*** Extrait du document

- En début d’année, la société australienne Predictive Discovery a annoncé qu’elle avait découvert plus de six milliards de dollars de gisements aurifères de qualité “bonanza” en Guinée orientale.
- Une enquête de Mongabay a révélé que les activités d’exploration de la société se sont produites au sein des limites du parc national du Haut-Niger, en violation de la loi qui le régit.
- Le parc abrite environ 500 chimpanzés de l’ouest, l’une des plus grandes concentrations en Afrique occidentale du primate en danger critique d’extinction.
Le 19 juillet, la compagnie minière australienne Predictive Discovery a publié sur son site internet un communiqué de presse stupéfiant. Des gisements d’or de qualité « bonanza » avaient été découverts sur le site d’exploration de Bankan, dans une zone reculée de l’est de la Guinée. Des échantillons du forage ont indiqué que les gisements sont massifs: 3.65 millions d’onces selon les estimations de la compagnie, ce qui représente plus de six milliards de dollars aux prix actuels du marché.

******
*** Données fournies

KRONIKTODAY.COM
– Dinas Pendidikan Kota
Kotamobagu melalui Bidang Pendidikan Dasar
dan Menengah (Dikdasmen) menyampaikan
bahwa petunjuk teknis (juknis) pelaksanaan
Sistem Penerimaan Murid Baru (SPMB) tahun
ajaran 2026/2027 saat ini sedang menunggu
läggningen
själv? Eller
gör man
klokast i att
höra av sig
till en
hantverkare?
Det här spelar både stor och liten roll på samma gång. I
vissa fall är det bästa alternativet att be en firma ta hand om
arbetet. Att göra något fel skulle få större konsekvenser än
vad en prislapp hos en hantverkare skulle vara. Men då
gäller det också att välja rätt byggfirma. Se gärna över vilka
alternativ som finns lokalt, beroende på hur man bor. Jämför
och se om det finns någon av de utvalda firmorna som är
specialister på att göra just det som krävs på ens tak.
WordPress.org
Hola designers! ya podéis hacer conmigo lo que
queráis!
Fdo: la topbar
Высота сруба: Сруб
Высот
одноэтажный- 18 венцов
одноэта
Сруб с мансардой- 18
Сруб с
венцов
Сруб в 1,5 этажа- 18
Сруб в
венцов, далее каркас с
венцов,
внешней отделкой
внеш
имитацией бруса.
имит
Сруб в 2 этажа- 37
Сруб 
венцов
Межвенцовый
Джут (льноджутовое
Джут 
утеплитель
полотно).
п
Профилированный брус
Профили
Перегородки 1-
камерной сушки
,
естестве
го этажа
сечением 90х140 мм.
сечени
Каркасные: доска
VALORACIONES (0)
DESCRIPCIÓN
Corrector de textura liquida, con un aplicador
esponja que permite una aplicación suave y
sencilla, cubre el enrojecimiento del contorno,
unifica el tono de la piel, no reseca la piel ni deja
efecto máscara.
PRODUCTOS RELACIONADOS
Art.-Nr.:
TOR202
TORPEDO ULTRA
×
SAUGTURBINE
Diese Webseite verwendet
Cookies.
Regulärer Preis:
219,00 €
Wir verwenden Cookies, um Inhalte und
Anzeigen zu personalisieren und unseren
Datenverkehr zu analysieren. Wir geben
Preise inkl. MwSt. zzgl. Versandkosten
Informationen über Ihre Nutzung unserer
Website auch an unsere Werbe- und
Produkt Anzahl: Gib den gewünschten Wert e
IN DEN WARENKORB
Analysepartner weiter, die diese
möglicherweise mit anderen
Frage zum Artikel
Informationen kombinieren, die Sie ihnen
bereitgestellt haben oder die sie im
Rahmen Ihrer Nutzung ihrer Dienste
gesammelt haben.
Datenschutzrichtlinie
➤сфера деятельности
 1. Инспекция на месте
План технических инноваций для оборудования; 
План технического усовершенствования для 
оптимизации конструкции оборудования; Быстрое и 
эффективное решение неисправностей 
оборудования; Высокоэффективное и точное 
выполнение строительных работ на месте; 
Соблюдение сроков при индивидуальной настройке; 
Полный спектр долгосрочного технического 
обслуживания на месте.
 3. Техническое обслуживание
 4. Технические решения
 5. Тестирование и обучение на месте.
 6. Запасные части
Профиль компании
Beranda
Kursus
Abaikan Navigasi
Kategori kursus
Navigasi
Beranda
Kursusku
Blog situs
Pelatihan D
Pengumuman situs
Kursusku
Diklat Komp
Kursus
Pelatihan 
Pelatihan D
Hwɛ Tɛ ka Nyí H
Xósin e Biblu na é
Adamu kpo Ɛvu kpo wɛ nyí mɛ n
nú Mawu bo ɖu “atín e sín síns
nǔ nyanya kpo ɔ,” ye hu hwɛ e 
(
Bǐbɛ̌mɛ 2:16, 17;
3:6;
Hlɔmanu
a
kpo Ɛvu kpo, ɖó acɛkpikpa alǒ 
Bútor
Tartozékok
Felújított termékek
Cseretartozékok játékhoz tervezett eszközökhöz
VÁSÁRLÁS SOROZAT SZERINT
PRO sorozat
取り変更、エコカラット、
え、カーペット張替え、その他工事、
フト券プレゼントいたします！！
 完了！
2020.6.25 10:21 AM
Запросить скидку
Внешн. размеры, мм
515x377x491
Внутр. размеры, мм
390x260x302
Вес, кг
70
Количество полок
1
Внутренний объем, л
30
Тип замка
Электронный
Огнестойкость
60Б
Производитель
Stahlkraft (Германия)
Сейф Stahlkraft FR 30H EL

******

Poursuivez l'article sur le gisement aurifère de Bankan à partir de sa dernière phrase. Les items proviennent d'une source distincte.

-- Réponse attendue --
La découverte est venue justifier et conforter la stratégie expansionniste de Predictive Discovery en Afrique de l’ouest. Au cours de ces dernières années, la société a installé toute une série de nouveaux sites d’exploration à travers la Guinée et ses voisins, la Côte d’Ivoire et le Burkina Faso. Dans les semaines qui ont suivi l’annonce, le cours de l’action de l’entreprise a presque doublé; les investisseurs s’empressant de participer à ce qui semble être l’une des découvertes de mines d’or les plus importantes de l’histoire récente de l’Afrique de l’ouest.
Dans son communiqué de presse triomphal, Predictive Discovery a toutefois omis de préciser que l’emplacement du site de forage, ainsi que les travaux qu’elle y a effectués, sont illégaux.
Le « projet de Bankan » de Predictive Discovery et les permis d’exploration qui le couvrent, se trouvent dans les limites du parc national du Haut-Niger. En 2009, année du dernier recensement dans le parc, l’on comptait environ 500 chimpanzés de l’ouest vivant dans les savanes et les forêts des aires centrales de conservation, appelées forêts de Mafou. « Le PNNH reste l’un des sites avec le plus grand nombre de chimpanzés d’Afrique de l’ouest », ont écrit les auteurs. Le parc de 6.470 km² abrite également des hippopotames, des antilopes et une poignée de lions.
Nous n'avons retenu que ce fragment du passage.